03、代建工程款支付主体业主与代建人连带
《深圳市中级人民法院关于建设工程合同若干问题的指导意见》第4点
建设工程合同的发包人非建设工程项目的所有人,发包人以自己的名义实际履行合同的,建设工程的所有人与发包人共同对建设工程合同的履行承担连带责任。
工程代建合同的委托人与受托人共同对建设工程合同的履行承担连带责任,但建设工程合同明确约定仅由受托人、委托人或发包人承担合同约定义务的除外。

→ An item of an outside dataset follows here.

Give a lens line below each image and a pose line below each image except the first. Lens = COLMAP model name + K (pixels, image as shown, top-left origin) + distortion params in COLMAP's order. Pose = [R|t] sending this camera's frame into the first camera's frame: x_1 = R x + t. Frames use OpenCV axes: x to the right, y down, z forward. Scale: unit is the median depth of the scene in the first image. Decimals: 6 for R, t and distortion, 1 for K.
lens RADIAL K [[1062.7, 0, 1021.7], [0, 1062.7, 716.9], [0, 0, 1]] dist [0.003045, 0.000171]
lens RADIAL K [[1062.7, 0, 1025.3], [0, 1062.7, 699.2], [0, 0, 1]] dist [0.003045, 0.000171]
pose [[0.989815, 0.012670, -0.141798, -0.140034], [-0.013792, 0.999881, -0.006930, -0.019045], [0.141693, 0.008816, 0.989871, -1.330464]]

案例:广东省高级人民法院——(2019)粤民申12678号再审裁定书
业主:市少年宫
代建人:省建筑科学研究公司
承建人:化州建筑公司
法院认为:关于市少年宫、省建筑科学研究公司应否支付涉案工程款问题。省建筑科学研究公司与市少年宫签订《广州蓓蕾剧院改造工程代建服务合同》,约定省建筑科学研究公司作为涉案工程的代建单位,同时以发包人名义与化州建筑公司签订涉案工程施工合同,将涉案工程发包给化州建筑公司承包施工,并约定由省建筑科学研究公司向化州建筑公司支付相应工程款,故省建筑科学研究公司属于涉案工程的发包人。市少年宫作为涉案工程业主,在涉案《建设工程施工合同》《广州蓓蕾剧院改造工程补充协议》《广州蓓蕾剧院改造工程外接电源电缆施工合同》盖章及在涉案工程结算书出具意见、盖章的行为,应视为市少年宫愿意履行施工合同中发包人义务的意思表示,故市少年宫亦属于涉案工程发包人。因此,一、二审法院认定市少年宫、省建筑科学研究公司作为涉案工程共同发包人,均负有向化州建筑公司履行支付涉案工程款的义务,并无不当。省建筑科学研究公司主张其不是涉案工程发包人,缺乏事实和法律依据。

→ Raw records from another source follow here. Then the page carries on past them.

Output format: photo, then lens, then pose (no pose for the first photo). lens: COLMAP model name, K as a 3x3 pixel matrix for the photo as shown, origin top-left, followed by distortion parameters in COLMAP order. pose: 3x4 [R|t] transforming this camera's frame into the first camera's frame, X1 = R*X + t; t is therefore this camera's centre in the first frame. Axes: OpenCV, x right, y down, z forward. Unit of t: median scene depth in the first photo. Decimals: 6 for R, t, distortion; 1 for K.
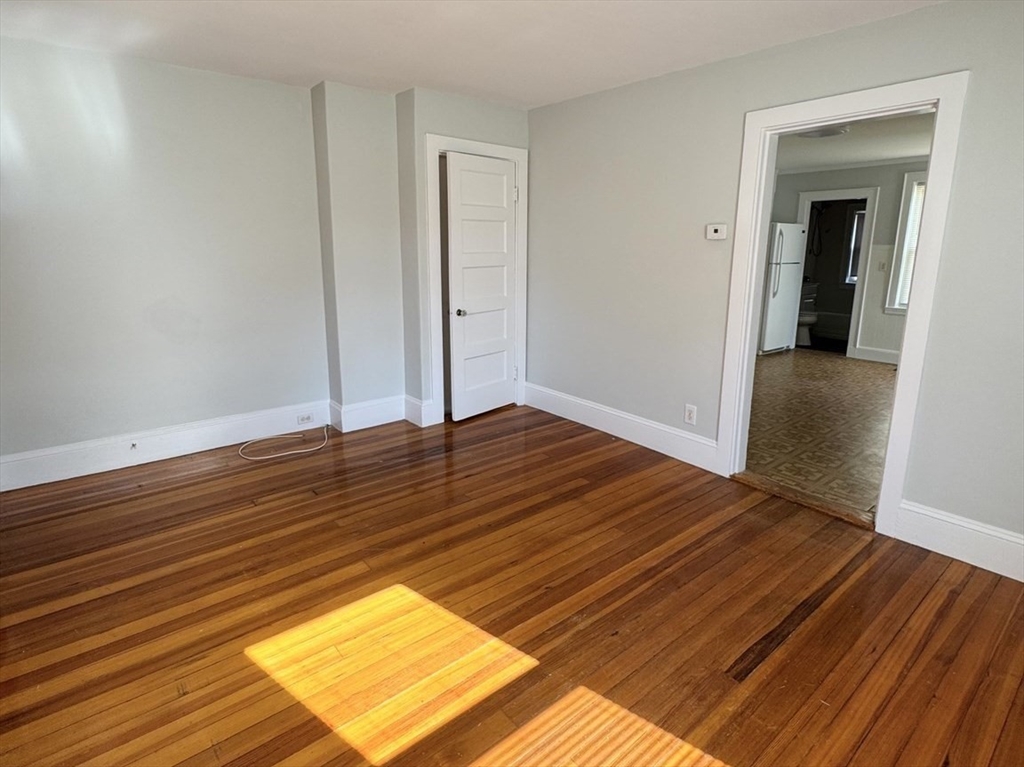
lens RADIAL K [[552.7, 0, 507.9], [0, 552.7, 383.1], [0, 0, 1]] dist [-0.003672, 0.000105]
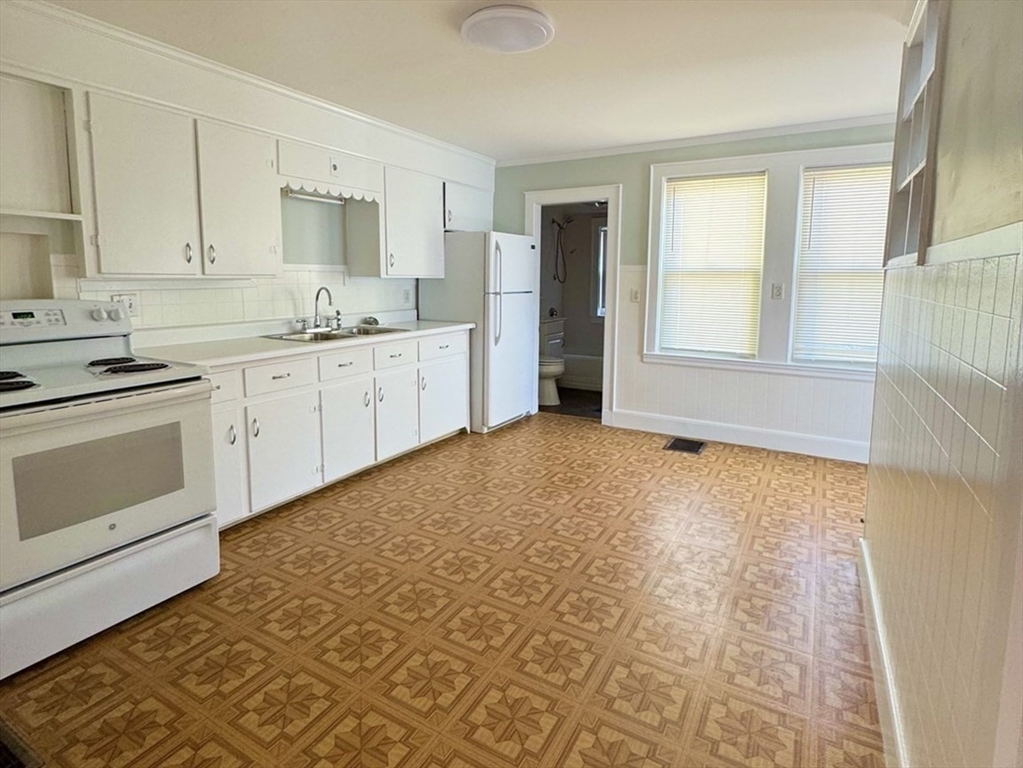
lens RADIAL K [[538.1, 0, 511.0], [0, 538.1, 381.7], [0, 0, 1]] dist [0.050397, 0.002382]
pose [[0.935035, -0.070464, 0.347482, 0.272195], [0.085929, 0.995871, -0.029278, -0.090751], [-0.343984, 0.057235, 0.937229, 0.397149]]
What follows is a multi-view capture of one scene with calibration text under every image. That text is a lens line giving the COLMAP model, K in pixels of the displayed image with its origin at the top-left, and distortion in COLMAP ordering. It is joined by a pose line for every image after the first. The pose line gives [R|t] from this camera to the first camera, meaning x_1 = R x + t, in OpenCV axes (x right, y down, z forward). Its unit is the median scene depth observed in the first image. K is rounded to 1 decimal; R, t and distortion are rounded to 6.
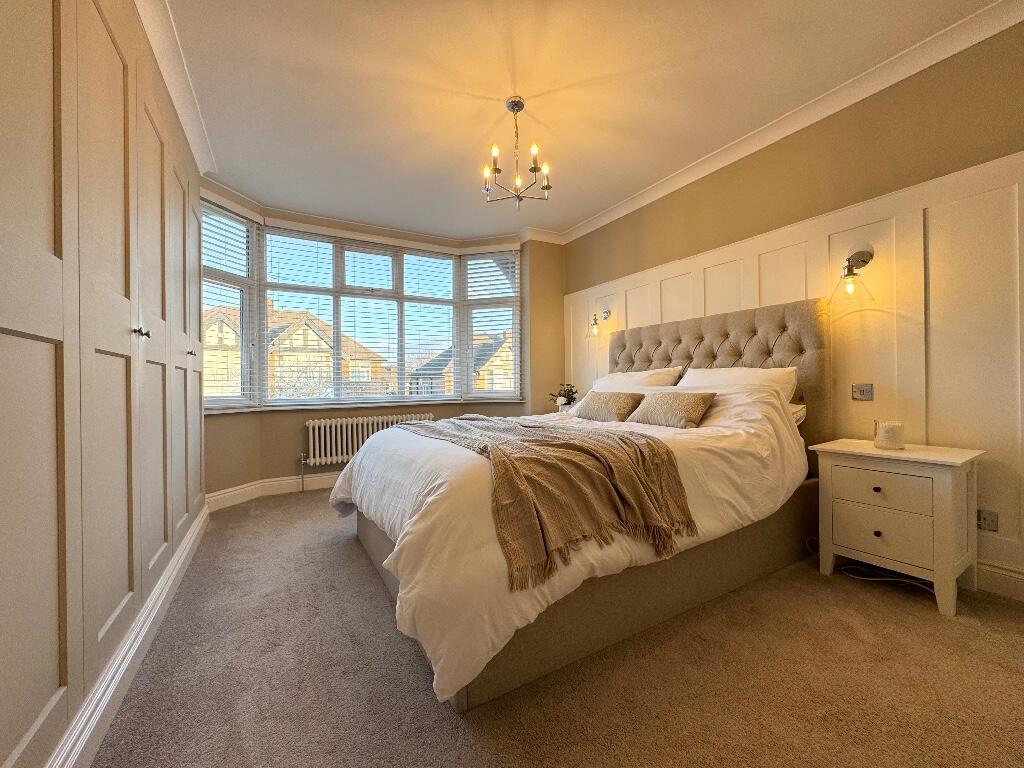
lens RADIAL K [[408.7, 0, 510.7], [0, 408.7, 381.7], [0, 0, 1]] dist [-0.008392, 0.000831]
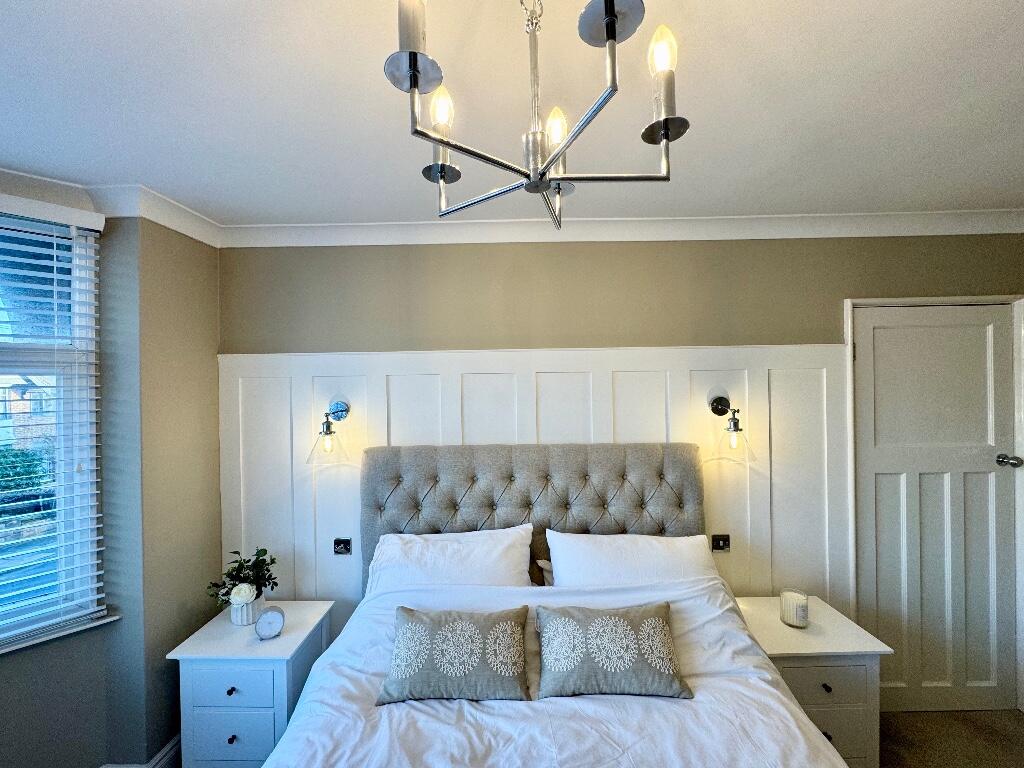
lens RADIAL K [[408.7, 0, 504.3], [0, 408.7, 389.4], [0, 0, 1]] dist [-0.008392, 0.000831]
pose [[0.514266, -0.010620, 0.857565, -0.136475], [0.002591, 0.999938, 0.010830, -0.221267], [-0.857627, -0.003347, 0.514261, 0.595807]]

*注:该案省建科院因被扣划的款项向法院起诉市少年宫负担,广州市中级人民法院作出(2021)粤01民终13582号判决认为:根据在案的合同、函件等证据材料反映,市少年宫为涉案工程的业主、建设单位,省建科院仅作为代建人提供代建服务,负责工程项目建设全过程的组织管理工作,故省建科院对外承担支付工程款的义务后有权向市少年宫追偿,判决市少年宫向省建科院支付款项。
最后
本文通过对相关案例、规定的分析,发现各地法院对“代建制”委托代建合同责任主体的裁判规则不一。
笔者认为
首先,国务院推行代建制,目的是选择专业化的项目管理单位负责建设实施,严格控制项目投资、质量和工期,竣工验收后移交使用单位。将代建单位作为委托人,以其专业化及能力控制项目风险。以避免项目出现风险,导致委托人与承包人之间频频纠纷,影响项目的建设。因此,代建模式下工程款的付款责任应区分处理:
01、原则
遵从合同相对性及合同约定,合同已明确约定了付款责任的承担主体的,应遵从合同约定。
02、例外情形
无论是业主、代建方、承包人三方共同签署合同情形,还是代建方、承包人两方签署合同情形,如合同约定业主不承担支付责任或业主未参与签订施工合同,但业主却并未履行业主基本责任的特殊情形。如:
1、若业主通过代建合同的方式逃避建设工程施工合同法律责任的,如未足额向代建人支付工程款的;
2、建设过程中签订协议,业主做出支付价款的承诺的;
3、代建单位已无力支付工程价款等情形,业主获益的;
则为了充分保障处于弱势的承包人及农民工的利益,法院可以突破合同约定裁决业主在未付工程款范围内承担支付责任,避免部分业主利用合同约定一方面享受工程成果,另一方面却损害承包人利益。
另代建人承担支付责任后,有权向业主追偿。